TASK> Read the entries that follow and give each one again precisely.

MATERIAL FOR THE TASK>
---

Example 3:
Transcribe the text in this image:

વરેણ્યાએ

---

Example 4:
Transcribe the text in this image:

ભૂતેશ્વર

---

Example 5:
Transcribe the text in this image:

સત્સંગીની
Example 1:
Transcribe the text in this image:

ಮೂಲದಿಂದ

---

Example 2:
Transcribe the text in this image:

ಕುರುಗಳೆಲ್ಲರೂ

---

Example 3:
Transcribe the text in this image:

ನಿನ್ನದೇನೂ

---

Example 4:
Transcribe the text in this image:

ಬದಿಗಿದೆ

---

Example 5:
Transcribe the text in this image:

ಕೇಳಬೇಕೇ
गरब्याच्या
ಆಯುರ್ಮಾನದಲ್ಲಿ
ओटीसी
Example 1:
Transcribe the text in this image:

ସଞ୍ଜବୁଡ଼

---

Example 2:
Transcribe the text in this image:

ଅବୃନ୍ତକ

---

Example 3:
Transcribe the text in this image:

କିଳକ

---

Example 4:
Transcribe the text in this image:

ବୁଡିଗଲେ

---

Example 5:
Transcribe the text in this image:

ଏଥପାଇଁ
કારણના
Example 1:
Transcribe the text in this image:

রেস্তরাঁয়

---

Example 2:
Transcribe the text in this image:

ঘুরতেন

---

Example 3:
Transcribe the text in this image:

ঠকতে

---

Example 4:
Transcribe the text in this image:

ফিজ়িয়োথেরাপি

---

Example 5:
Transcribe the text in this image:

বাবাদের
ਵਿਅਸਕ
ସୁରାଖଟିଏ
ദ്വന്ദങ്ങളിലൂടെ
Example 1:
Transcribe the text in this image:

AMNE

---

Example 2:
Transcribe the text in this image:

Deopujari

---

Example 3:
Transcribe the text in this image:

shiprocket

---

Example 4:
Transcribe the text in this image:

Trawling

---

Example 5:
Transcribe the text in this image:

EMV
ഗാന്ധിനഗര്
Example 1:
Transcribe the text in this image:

WRITTEN RESPONSE>
---

Example 3:
Transcribe the text in this image:

વરેણ્યાએ

---

Example 4:
Transcribe the text in this image:

ભૂતેશ્વર

---

Example 5:
Transcribe the text in this image:

સત્સંગીની
Example 1:
Transcribe the text in this image:

ಮೂಲದಿಂದ

---

Example 2:
Transcribe the text in this image:

ಕುರುಗಳೆಲ್ಲರೂ

---

Example 3:
Transcribe the text in this image:

ನಿನ್ನದೇನೂ

---

Example 4:
Transcribe the text in this image:

ಬದಿಗಿದೆ

---

Example 5:
Transcribe the text in this image:

ಕೇಳಬೇಕೇ
गरब्याच्या
ಆಯುರ್ಮಾನದಲ್ಲಿ
ओटीसी
Example 1:
Transcribe the text in this image:

ସଞ୍ଜବୁଡ଼

---

Example 2:
Transcribe the text in this image:

ଅବୃନ୍ତକ

---

Example 3:
Transcribe the text in this image:

କିଳକ

---

Example 4:
Transcribe the text in this image:

ବୁଡିଗଲେ

---

Example 5:
Transcribe the text in this image:

ଏଥପାଇଁ
કારણના
Example 1:
Transcribe the text in this image:

রেস্তরাঁয়

---

Example 2:
Transcribe the text in this image:

ঘুরতেন

---

Example 3:
Transcribe the text in this image:

ঠকতে

---

Example 4:
Transcribe the text in this image:

ফিজ়িয়োথেরাপি

---

Example 5:
Transcribe the text in this image:

বাবাদের
ਵਿਅਸਕ
ସୁରାଖଟିଏ
ദ്വന്ദങ്ങളിലൂടെ
Example 1:
Transcribe the text in this image:

AMNE

---

Example 2:
Transcribe the text in this image:

Deopujari

---

Example 3:
Transcribe the text in this image:

shiprocket

---

Example 4:
Transcribe the text in this image:

Trawling

---

Example 5:
Transcribe the text in this image:

EMV
ഗാന്ധിനഗര്
Example 1:
Transcribe the text in this image:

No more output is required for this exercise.